**WHAT YOU ARE ASKED TO DO:** Output as a numbered list the lines of the material starting at the line that contains "Experto en comunicación" and ending at the line that contains "de Ambiente y Desarrollo Sostenible en", with both of those lines included. Omit any blank lines.

Records from the dataset:

--- START ---

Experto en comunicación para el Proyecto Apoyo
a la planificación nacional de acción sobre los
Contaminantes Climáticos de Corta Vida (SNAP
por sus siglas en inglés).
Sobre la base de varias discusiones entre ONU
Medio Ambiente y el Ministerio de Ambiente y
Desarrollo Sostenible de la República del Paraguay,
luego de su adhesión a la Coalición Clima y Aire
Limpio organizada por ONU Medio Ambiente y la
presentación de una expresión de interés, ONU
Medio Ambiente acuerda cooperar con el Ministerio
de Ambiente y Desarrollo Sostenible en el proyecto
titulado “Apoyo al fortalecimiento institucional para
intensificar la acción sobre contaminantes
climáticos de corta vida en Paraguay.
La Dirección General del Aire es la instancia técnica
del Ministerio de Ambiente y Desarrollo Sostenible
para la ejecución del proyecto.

--- END ---
--- START ---

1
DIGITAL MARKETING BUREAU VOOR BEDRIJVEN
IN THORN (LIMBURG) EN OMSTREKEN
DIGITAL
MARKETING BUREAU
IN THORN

--- END ---

**RESULT:**
1. Experto en comunicación para el Proyecto Apoyo
2. a la planificación nacional de acción sobre los
3. Contaminantes Climáticos de Corta Vida (SNAP
4. por sus siglas en inglés).
5. Sobre la base de varias discusiones entre ONU
6. Medio Ambiente y el Ministerio de Ambiente y
7. Desarrollo Sostenible de la República del Paraguay,
8. luego de su adhesión a la Coalición Clima y Aire
9. Limpio organizada por ONU Medio Ambiente y la
10. presentación de una expresión de interés, ONU
11. Medio Ambiente acuerda cooperar con el Ministerio
12. de Ambiente y Desarrollo Sostenible en el proyecto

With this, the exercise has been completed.